→ Text provided:

On January 25, 2008, Tiffany Cole (“Cole”) filed an action against defendants in the Sacramento Superior Court. (PUF ¶ 9.) The complaint alleged causes of action for sexual harassment and discrimination in violation of the Fair Employment and Housing Act (“FEHA”), California Government Code § 12940 et seq., retaliation, violation of public policy, and defamation-libel and slander per se. (PUF ¶ 11.) GLAIS hired Cole on December 27, 2004, as a Marketing/Customer Service Representative. (PDF ¶ 1.) Cole alleged that during the later part of 2006, Anderson began sexually harassing and discriminating against her by referring to her as a “bitch” and by asking her questions relating to her menstrual cycle. (PUF ¶ 12.) She also alleged that in 2007, Anderson repeatedly called her a “whore” and a “bitch” and sent email communications in which he referred to her as such. (PUF ¶¶ 13-14.) She alleged that she asked Anderson to stop making the sexually demeaning and offensive comments and that, in February 2007, she threatened to quit because of the way she was treated by Anderson. (PUF ¶¶ 15-16.) Cole asserted that in response to her threat to quit, Anderson agreed to allow her to work part-time on a telecommute schedule and come into the office one to two days per week. (PUF ¶ 17.) Cole further alleged that Anderson’s conduct continued, even after she again asked him to stop in October 2007. (PUF ¶ 19.) She asserted that after she complained, Anderson sent out defamatory emails to clients calling her “so God damned lazy, she can’t get her cheesy, fat fucking ass in the car and drive to work.” (PUF ¶ 20.) Finally, Cole alleged that Anderson retaliated against her complaints of sexual harassment by firing her effective January 2008; (PUF ¶ 22.)

Anderson, current employees of GLAIS, and a former employee confirmed that profanity was regularly used in the office by Gary, Cole, and other employees. (PUF ¶¶ 28, 38.) Anderson admitted calling Cole a “bitch”' and a “whore,” but asserted it was in the context of a joke after Cole had used those terms in referring to herself. (PUF ¶ 41; PDF ¶ 38-39.) Anderson also admitted that sexual slurs and jokes and racial or ethnic slurs and jokes were occasionally told at the office. (PUF ¶ 43.) However, no one was aware of any complaints by Cole about sexual harassment. (Ex. 6 to Deck of Clara Celebuski (“Celbuski Deck”), filed Mar. 3, 2010, at 5.) When interviewed, Anderson and the employees commented that plaintiff herself made sexually explicit comments, sent emails that had sexual innuendos and sexual jokes, and made sexual gestures in public when other employees were present. (Id. at 4-5; PDF ¶¶ 36-37, 51.) *1072 Anderson believed that all employees were comfortable in the uninhibited environment at GLAIS because they appeared to enjoy the bantering that included profanity and sexual comments. (PDF ¶ 47.)

→ Your objective: Pick up the court excerpt on Cole's harassment lawsuit against Anderson and GLAIS at the point where it stops, and continue it.

→ Material supplied:
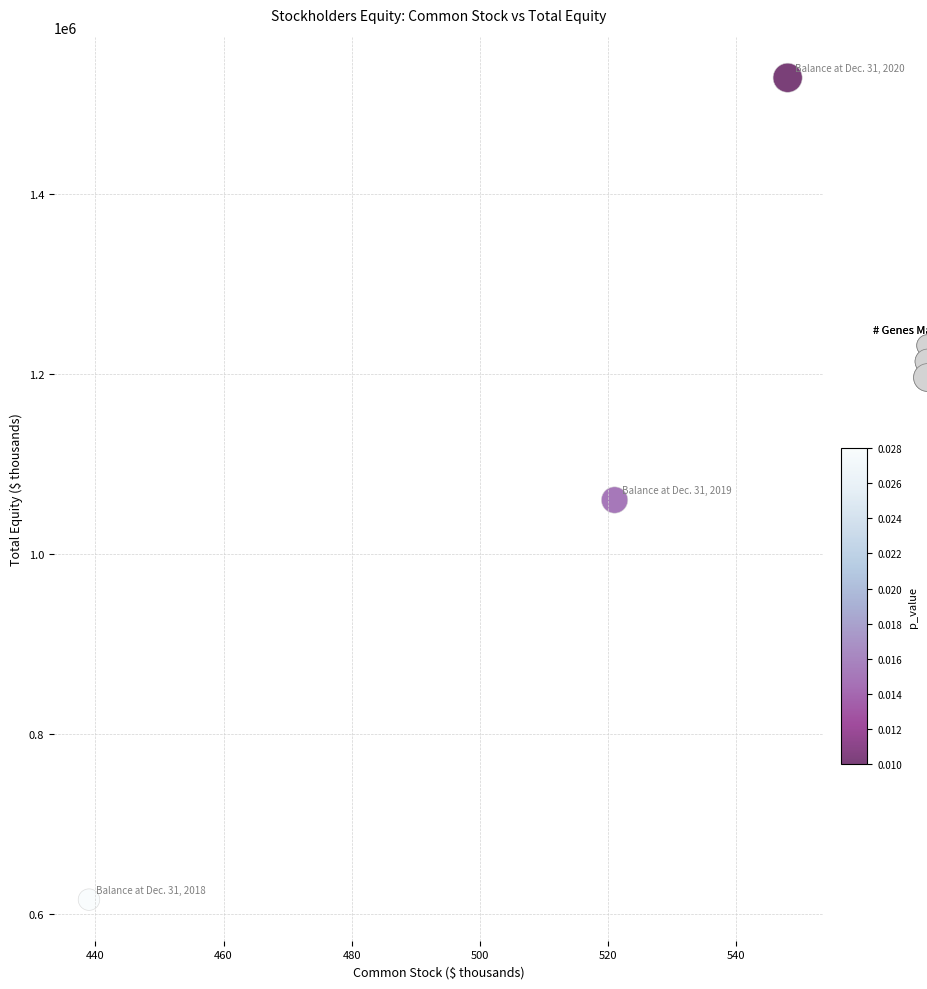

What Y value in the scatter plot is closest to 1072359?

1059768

* * *

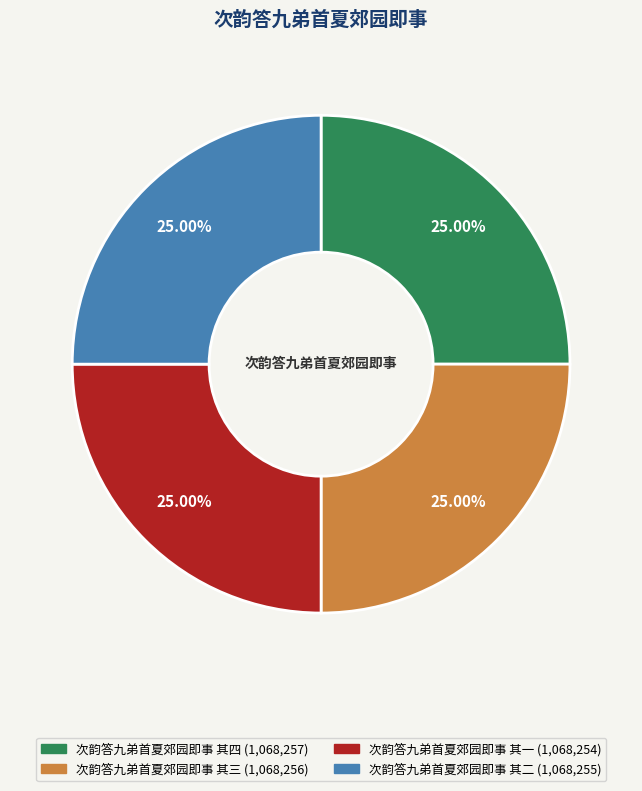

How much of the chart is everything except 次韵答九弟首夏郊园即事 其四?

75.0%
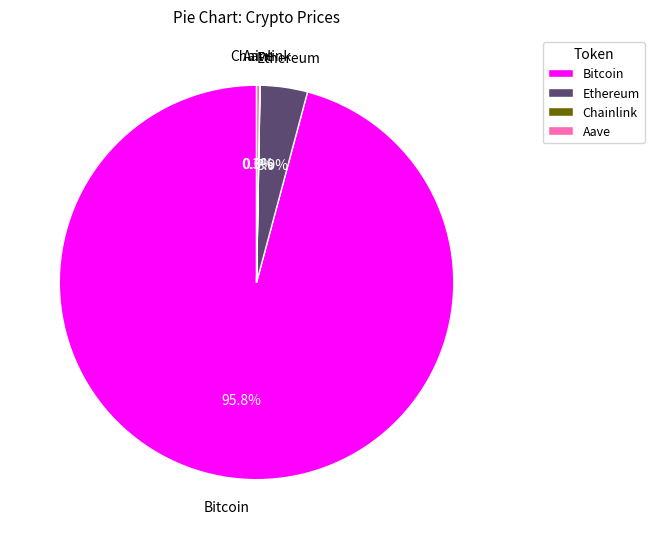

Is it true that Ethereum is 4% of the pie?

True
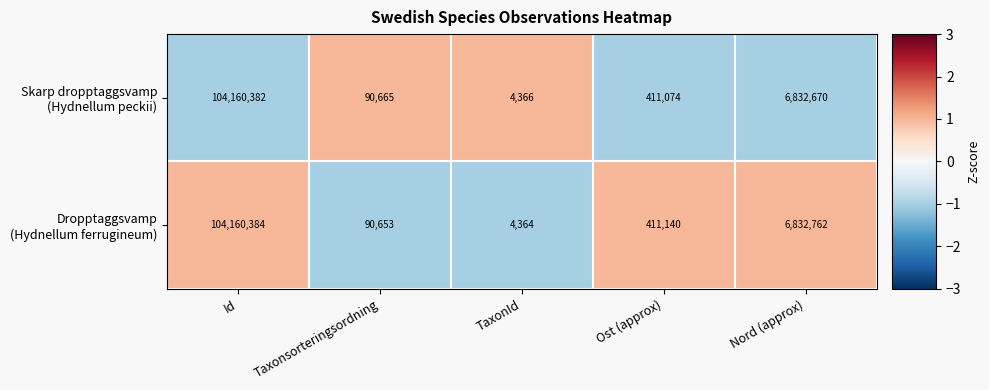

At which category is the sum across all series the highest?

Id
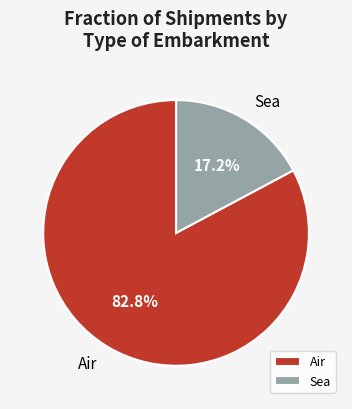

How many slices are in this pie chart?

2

→ Reply:
Anderson also admits sending the email to Dan Carroll (“Carroll”), a friend of Anderson’s, that referred to Cole, but presents evidence that Carroll did not know to whom Anderson was referring. (PUF ¶ 59; PDF ¶ 27.) The email did not mention Cole’s name, and she was not the only employee that worked from home. (PDF ¶ 19.)

Defendants contend that Cole’s employment was terminated on January 11, 2008 on the basis of insubordination. Specifically, they assert that she was terminated due to an email she sent to all GLAIS employees stating that she would not comply with new compensation procedures that GLAIS had implemented in January 2008. (PUF ¶ 47; PDF ¶¶ 30-31.)

After Cole’s complaint was filed, by letter dated January 29, 2008, Markel wrote a letter to Anderson acknowledging receipt of the claim; the letter provided, “This letter does not address applicability of coverage, which will be addressed in future correspondence.” (PUF ¶ 25; Ex. 3 to Deck of Clara Celebuski (“Celbuski Deck”), filed Mar. 3, 2010.) By letter dated January 31, 2008, Markel appointed Robert J. Schnack (“Schnack”) of Jackson Lewis LLP to defend the named defendants in the Cole litigation. (PUF ¶ 24.)

On February 25, 2008, Cole made a settlement demand for the policy limit of $500,000, less attorneys’ fees and costs incurred, which expired on April 4, 2008. (PUF ¶ 26.) That same day, Schnack filed defendants’ answer to Cole’s complaint, which denied all of the allegations and asserted 18 affirmative defenses. (PDF ¶ 50.)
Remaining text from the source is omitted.